I ran into this issue when implementing a parser for the "1 billion row challenge" (see this discourse post). I had an implementation like this:

parseMeasurements :: Parser () (M.HashMap BS.ByteString T)
parseMeasurements = chainl (\ !m (S k v) -> M.insertWith f k (T v v v 1) m) (pure M.empty) parseLine where
  f (T a b c d) (T a' b' c' d') = T (min a a') (max b b') (c+c') (d+d')

Which caused a major space leak slowing down my program from 1 second to over 12 seconds (with only 9.2% productivity) on an input of 10 million rows.

I've fixed it by rewriting my implementation to use a manual recursion:

parseMeasurements :: Parser () (M.HashMap BS.ByteString T)
parseMeasurements = go M.empty where
  go !m = withOption parseLine (\(S k v) -> go (M.insertWith f k (T v v v 1) m)) (pure m)
  f (T a b c d) (T a' b' c' d') = T (min a a') (max b b') (c+c') (d+d')
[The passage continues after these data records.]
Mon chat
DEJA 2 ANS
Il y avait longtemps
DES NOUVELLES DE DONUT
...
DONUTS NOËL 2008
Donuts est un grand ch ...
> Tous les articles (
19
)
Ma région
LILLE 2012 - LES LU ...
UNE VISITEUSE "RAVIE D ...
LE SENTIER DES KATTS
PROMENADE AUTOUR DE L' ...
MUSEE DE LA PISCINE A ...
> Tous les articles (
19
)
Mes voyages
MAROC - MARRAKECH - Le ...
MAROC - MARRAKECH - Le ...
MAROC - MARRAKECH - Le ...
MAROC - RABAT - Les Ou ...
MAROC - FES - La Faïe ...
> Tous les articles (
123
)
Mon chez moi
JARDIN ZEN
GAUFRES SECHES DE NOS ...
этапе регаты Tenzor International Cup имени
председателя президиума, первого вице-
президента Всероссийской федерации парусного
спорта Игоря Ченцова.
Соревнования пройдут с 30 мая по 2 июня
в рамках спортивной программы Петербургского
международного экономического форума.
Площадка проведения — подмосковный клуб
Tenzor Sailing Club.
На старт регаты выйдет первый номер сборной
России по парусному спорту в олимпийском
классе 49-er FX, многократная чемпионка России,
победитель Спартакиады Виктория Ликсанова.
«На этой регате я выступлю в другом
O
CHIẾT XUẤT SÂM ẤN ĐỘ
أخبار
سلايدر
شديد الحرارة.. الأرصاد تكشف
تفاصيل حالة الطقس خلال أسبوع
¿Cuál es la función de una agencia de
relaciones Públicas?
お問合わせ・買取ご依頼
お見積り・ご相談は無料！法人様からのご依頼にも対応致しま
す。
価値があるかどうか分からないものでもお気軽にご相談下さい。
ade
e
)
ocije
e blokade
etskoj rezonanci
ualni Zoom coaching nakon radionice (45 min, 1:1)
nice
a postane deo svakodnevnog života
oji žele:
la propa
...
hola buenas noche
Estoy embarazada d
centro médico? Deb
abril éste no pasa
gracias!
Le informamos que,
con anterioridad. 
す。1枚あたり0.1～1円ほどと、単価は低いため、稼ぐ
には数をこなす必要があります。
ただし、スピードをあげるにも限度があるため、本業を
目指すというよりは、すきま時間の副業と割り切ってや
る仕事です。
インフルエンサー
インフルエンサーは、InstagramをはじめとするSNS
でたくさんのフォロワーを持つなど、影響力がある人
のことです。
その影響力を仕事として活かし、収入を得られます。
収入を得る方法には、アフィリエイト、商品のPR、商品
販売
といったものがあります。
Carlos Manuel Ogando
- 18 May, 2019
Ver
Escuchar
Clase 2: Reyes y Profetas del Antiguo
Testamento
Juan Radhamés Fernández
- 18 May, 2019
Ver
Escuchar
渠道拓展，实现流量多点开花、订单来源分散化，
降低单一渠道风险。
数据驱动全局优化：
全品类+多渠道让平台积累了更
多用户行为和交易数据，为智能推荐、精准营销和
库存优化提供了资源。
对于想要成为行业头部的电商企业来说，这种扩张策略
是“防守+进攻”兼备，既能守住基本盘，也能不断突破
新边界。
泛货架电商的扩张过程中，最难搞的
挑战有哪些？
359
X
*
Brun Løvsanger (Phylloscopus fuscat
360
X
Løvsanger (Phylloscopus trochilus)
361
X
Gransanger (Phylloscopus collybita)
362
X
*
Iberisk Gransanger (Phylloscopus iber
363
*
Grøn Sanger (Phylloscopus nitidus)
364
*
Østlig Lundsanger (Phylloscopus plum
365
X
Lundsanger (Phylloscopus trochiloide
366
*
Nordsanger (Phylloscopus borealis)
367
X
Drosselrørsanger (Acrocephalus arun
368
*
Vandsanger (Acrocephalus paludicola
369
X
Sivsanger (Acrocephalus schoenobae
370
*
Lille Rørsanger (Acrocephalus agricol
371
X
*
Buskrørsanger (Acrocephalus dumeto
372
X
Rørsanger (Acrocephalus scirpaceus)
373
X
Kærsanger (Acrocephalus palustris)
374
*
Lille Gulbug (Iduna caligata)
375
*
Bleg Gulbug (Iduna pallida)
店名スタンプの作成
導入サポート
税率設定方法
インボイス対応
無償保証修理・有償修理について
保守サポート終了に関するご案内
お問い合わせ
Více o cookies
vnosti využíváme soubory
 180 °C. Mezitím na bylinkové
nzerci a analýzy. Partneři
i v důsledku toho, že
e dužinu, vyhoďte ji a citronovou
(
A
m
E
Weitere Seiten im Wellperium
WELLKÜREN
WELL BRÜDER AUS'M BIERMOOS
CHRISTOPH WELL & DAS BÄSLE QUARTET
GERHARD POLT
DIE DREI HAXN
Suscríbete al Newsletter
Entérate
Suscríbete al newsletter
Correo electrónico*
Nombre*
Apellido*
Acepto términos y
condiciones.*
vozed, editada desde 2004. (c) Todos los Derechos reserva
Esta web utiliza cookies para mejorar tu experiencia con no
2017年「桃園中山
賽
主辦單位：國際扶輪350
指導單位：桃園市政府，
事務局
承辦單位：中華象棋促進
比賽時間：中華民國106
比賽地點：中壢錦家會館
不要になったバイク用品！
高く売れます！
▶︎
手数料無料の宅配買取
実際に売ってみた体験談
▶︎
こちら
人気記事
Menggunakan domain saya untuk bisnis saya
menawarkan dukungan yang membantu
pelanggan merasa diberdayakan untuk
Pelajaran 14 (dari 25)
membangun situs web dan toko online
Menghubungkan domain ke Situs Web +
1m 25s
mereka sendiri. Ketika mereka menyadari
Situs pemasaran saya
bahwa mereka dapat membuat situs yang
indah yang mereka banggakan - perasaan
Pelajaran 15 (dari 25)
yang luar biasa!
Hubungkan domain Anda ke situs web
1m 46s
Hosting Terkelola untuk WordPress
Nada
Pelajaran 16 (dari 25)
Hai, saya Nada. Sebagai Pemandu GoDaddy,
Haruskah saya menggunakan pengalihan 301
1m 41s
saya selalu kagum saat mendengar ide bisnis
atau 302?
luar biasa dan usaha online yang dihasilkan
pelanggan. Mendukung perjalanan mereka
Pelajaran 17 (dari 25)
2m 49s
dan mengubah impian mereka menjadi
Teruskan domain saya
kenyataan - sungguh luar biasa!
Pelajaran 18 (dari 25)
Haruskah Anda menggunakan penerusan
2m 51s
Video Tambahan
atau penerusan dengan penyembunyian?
So I'd suggest changing the definition of chainl similarly, e.g.:

chainl :: (b -> a -> b) -> ParserT st e b -> ParserT st e a -> ParserT st e b
chainl f start elem = start >>= go where
  go b = withOption elem (\ !a -> go $! f b a) (pure b)

Thanks! You're totally right, I'll fix shortly.

Fixed by 851a39c.